— PROBLEM —
Every entry is to be returned exactly as it stands; the pictures are to be dropped.

— Collected data —

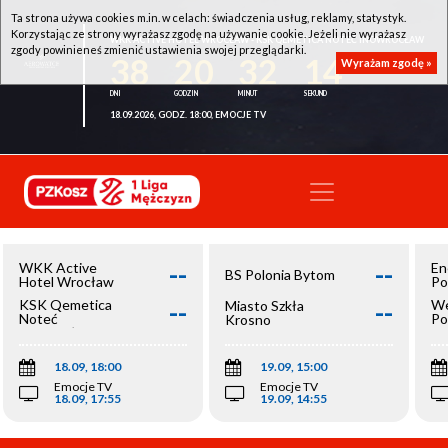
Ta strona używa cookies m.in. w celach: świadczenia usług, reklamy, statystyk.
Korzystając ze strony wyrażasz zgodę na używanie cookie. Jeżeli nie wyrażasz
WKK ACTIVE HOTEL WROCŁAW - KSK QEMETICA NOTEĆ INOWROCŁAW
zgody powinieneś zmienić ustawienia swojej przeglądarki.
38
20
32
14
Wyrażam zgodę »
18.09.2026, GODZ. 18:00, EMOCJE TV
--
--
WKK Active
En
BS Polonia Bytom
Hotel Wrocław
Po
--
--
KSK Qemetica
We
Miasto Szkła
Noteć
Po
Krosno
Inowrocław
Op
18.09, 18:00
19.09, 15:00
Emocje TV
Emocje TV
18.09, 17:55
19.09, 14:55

— RESPONSE AREA —
Ta strona używa cookies m.in. w celach: świadczenia usług, reklamy, statystyk.
Korzystając ze strony wyrażasz zgodę na używanie cookie. Jeżeli nie wyrażasz
WKK ACTIVE HOTEL WROCŁAW - KSK QEMETICA NOTEĆ INOWROCŁAW
zgody powinieneś zmienić ustawienia swojej przeglądarki.
38
20
32
14
Wyrażam zgodę »
18.09.2026, GODZ. 18:00, EMOCJE TV
--
--
WKK Active
En
BS Polonia Bytom
Hotel Wrocław
Po
--
--
KSK Qemetica
We
Miasto Szkła
Noteć
Po
Krosno
Inowrocław
Op
18.09, 18:00
19.09, 15:00
Emocje TV
Emocje TV
18.09, 17:55
19.09, 14:55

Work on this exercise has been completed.